I’ve always wondered why the market gives TD Ameritrade (NASDAQ:AMTD) a low P/E multiple, and this is one of those cases where I think Wall Street is dead right. The CEO Joe Moglia has done a great job moving Ameritrade away from a dependence on commissions. I’ve been an Ameritrade customer since the Web Street Securities acquisition years ago, and I can tell you that the customer service has always been great. Part of the reason for this is due to Moglia’s recognition years ago that trying to compete on commissions alone is a losing battle. Despite what I see as a successful merger with TD, the essential problem here is that Moglia is having to deal with forces beyond his control.
Retail investors are getting tired of the not-so-fair tactics going on in the stock market.
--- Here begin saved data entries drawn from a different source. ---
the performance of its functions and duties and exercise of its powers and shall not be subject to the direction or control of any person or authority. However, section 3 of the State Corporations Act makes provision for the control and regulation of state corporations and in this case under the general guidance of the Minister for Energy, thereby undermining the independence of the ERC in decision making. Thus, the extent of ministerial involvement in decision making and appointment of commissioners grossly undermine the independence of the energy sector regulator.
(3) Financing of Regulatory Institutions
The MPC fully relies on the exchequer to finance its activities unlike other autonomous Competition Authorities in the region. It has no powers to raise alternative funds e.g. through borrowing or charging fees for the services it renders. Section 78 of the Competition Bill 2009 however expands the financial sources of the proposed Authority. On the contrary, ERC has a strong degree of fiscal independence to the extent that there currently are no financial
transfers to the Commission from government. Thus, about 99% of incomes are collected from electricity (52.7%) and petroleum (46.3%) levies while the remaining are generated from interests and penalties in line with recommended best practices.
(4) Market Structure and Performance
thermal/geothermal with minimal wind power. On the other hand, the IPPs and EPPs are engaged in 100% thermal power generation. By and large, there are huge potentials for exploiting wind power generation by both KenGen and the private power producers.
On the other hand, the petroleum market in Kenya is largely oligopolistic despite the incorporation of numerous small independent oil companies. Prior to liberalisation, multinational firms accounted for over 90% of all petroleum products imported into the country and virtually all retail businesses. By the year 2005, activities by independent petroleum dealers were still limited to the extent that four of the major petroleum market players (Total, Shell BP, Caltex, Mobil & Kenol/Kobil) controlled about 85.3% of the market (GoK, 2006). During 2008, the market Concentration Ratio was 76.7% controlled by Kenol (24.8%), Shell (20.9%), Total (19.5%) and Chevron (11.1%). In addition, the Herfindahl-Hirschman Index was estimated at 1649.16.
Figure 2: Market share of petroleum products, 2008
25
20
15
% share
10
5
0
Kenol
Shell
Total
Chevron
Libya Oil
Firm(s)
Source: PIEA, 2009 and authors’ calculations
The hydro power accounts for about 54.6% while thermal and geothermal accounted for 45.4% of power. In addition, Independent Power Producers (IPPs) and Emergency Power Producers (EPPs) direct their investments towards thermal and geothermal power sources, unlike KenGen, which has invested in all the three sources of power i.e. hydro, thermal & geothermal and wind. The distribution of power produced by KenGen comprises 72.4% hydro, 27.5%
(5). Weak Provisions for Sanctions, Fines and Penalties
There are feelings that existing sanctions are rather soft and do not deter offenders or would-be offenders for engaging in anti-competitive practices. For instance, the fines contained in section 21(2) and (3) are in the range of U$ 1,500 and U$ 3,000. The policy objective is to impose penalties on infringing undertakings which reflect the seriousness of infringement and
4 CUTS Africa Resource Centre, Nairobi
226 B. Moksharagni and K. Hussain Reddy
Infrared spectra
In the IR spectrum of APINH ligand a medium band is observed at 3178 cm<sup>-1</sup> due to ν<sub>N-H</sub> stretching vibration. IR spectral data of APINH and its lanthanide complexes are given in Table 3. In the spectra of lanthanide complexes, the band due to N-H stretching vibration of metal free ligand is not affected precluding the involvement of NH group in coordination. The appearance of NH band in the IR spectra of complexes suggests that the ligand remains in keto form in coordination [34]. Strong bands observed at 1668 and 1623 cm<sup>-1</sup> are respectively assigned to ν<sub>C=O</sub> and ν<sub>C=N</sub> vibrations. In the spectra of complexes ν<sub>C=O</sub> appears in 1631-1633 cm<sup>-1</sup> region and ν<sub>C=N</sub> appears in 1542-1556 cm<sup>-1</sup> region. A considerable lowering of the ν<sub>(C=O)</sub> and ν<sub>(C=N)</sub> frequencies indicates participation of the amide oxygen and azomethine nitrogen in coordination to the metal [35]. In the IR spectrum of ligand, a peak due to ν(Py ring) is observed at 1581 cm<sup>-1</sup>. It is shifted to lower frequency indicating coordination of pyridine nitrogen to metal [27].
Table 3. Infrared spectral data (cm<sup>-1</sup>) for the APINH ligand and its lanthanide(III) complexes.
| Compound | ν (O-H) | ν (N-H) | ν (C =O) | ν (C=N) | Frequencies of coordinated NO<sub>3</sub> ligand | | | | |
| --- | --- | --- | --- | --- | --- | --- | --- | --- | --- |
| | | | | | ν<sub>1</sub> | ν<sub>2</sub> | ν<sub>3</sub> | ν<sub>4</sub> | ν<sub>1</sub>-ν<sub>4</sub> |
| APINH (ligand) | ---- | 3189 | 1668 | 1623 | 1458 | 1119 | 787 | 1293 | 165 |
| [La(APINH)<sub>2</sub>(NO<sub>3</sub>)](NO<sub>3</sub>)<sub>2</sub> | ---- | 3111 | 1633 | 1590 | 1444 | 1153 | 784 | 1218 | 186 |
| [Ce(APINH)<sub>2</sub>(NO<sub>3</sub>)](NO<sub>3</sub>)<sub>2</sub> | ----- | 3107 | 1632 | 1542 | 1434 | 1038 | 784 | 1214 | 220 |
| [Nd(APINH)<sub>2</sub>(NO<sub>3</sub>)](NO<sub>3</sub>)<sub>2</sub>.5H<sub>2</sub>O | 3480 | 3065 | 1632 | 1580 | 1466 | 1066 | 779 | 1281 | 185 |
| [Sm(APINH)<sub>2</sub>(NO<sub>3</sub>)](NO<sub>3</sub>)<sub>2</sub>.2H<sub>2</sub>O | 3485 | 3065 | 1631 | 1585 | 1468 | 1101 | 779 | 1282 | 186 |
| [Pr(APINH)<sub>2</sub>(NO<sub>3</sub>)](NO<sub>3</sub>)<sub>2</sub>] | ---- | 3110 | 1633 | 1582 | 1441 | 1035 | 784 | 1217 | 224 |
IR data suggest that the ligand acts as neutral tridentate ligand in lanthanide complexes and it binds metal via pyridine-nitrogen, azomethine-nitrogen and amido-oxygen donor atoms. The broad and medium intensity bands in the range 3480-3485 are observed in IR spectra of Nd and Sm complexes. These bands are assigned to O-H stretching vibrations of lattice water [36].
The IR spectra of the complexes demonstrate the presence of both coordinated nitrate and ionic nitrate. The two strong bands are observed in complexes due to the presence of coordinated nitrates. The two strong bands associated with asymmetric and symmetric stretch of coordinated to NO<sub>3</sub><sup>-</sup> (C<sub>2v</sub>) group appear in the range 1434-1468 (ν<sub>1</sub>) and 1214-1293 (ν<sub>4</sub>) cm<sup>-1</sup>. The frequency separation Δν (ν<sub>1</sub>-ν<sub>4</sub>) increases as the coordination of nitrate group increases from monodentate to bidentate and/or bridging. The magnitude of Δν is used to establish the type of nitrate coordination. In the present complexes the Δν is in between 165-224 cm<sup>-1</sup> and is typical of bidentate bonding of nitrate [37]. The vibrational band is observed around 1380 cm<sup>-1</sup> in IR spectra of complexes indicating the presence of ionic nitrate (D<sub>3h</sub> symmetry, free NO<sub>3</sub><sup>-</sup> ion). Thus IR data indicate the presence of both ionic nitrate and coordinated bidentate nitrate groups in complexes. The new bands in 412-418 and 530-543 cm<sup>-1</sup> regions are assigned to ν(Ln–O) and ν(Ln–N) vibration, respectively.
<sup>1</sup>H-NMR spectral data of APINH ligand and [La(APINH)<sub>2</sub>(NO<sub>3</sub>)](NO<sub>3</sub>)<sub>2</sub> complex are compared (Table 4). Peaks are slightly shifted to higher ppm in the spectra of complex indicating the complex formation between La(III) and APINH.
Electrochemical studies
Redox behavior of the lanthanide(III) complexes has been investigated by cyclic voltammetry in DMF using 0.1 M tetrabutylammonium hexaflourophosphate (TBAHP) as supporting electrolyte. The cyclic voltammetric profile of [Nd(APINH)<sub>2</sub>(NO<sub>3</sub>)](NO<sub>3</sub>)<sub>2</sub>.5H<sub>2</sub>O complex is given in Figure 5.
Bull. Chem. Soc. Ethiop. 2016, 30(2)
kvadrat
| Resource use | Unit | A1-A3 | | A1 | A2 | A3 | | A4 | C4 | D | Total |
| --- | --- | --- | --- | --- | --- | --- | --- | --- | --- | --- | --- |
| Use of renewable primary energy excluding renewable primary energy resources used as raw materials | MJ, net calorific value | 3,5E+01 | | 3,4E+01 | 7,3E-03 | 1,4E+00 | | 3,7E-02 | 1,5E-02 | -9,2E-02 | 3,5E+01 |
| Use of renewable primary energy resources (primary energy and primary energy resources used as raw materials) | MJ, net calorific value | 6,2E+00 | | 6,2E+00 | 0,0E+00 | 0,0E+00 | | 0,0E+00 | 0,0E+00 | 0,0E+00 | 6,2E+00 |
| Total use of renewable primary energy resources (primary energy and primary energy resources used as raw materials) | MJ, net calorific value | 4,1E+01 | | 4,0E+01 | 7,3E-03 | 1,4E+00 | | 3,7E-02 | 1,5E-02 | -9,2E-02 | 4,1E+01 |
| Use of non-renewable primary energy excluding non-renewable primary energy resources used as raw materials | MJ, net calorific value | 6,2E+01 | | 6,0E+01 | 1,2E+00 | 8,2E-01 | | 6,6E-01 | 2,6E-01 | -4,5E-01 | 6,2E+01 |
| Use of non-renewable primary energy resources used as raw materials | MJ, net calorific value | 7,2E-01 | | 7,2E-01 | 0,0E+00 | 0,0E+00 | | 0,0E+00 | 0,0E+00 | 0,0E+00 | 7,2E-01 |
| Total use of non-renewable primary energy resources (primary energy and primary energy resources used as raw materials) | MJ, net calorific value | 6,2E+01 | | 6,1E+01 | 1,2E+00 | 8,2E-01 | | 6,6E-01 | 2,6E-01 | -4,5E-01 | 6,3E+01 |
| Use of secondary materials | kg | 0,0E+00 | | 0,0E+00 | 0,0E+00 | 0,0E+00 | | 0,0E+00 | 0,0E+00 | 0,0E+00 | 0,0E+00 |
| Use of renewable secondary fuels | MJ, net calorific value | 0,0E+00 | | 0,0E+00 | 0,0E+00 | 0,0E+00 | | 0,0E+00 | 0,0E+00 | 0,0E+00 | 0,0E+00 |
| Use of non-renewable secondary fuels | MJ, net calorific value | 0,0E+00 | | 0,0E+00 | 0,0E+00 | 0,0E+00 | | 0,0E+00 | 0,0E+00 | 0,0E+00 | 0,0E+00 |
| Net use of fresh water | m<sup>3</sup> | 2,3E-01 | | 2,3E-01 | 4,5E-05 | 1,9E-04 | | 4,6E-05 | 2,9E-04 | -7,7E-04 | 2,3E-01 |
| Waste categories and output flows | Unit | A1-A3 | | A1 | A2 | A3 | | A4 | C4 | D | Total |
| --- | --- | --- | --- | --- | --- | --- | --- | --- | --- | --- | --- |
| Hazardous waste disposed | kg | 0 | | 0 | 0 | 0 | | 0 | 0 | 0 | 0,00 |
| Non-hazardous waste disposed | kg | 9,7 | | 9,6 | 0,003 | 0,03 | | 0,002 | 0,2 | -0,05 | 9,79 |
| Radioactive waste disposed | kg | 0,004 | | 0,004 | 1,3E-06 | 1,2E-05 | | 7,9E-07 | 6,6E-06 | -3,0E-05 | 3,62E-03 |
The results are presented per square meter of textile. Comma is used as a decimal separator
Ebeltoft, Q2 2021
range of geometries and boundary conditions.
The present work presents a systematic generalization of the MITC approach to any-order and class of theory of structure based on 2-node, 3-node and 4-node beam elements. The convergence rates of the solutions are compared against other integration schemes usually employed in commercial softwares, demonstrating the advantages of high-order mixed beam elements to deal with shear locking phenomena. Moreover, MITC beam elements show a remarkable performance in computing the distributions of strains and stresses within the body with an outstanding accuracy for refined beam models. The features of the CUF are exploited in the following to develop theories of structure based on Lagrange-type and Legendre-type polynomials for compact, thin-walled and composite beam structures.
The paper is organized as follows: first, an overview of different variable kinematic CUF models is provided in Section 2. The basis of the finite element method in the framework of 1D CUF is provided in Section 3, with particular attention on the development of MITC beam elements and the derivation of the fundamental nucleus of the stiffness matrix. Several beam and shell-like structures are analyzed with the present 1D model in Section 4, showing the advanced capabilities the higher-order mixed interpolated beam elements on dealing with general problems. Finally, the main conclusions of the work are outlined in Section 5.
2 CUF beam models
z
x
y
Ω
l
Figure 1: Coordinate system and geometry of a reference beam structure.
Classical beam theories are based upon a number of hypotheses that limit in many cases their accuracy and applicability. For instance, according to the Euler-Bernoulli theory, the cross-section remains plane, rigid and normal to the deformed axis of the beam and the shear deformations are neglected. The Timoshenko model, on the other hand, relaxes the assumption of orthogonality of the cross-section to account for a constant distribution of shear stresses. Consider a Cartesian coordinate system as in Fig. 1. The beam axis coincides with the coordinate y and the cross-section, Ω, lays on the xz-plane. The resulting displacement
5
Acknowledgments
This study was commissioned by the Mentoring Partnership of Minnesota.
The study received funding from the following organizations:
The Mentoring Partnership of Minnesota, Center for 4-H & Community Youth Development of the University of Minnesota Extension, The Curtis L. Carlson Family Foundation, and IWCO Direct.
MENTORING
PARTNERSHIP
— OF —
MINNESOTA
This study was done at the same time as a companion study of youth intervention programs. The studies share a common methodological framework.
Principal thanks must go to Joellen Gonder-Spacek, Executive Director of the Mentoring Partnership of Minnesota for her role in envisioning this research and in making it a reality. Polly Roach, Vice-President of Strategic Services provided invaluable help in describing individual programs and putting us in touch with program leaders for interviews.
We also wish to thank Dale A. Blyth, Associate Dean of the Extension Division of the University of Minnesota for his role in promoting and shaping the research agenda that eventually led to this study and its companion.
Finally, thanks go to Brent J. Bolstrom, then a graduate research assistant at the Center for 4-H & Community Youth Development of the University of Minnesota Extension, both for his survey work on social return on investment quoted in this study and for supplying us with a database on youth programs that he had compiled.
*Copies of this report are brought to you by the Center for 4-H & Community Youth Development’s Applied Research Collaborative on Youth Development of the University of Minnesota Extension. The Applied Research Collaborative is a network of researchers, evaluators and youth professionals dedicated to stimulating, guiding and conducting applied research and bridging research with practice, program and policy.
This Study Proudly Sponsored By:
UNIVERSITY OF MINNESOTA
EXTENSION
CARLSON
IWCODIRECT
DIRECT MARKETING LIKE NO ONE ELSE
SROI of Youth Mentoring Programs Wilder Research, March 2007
In addition to that, they came home from work one day and found out the Dow Jones almost dropped to 12,000. They knew that stocks were risky, but the ones who decided to cut their losses and buy lower must have been quite disappointed to find out two months later the Dow Jones would be at 13,000. All of this, whether right or wrong, is leading to a retail market full of investors just waiting to find a new hobby.
In addition to a not-so-enthusiastic customer base, the retail brokerages are facing a new breed of brokerage competition, the Interactive Brokers [IB] and Trade Stations of the world. These brokerages have been around for a while, but they continuously threaten one of the retail brokerages’ most profitable operations: the active traders.
Not only will Ameritrade continue to face competition from the Interactive Brokers, but so will Ameritrade’s stock. The the Interactive Brokers IPO auction should be completed this week, and I was quite disappointed to learn that my bid for $23/share will probably not get accepted because the expected price range was moved from $23 - $27 to $27 -$31 after an increase in the number of shares in the offering. I don't know what the price will come in at, but Ameritrade and E*Trade (NASDAQ:ETFC) investors may be tempted to convert to a stock with higher growth potential. Let’s not even discuss the 200 pound gorilla that no one is talking about: the continuing rise of Single Stock Futures.
I was not surprised to learn that the rumor mill was recently cranking out tales of a merger between E*Trade and TD Ameritrade. It seems like a good idea to raise profit margins at first, but a closer look reveals it may be a merger of necessity. Maybe Wall Street would even bless the hypothetical deal with a P/E of 20. I have no idea whether the rumor has any credibility, but it would fix my only two criticisms of TD Ameritrade: lack of access to foreign markets and the ability to buy CD’s and bonds online. I'm sure the MBA's will have plenty of duplicate operations to reduce too. T D Ameritrade is always going to appeal to a specific market segment, but the growth outlook just isn’t there. Hence, I love you Ameritrade, but I would love you a lot more as an E*Trade/Ameritrade team.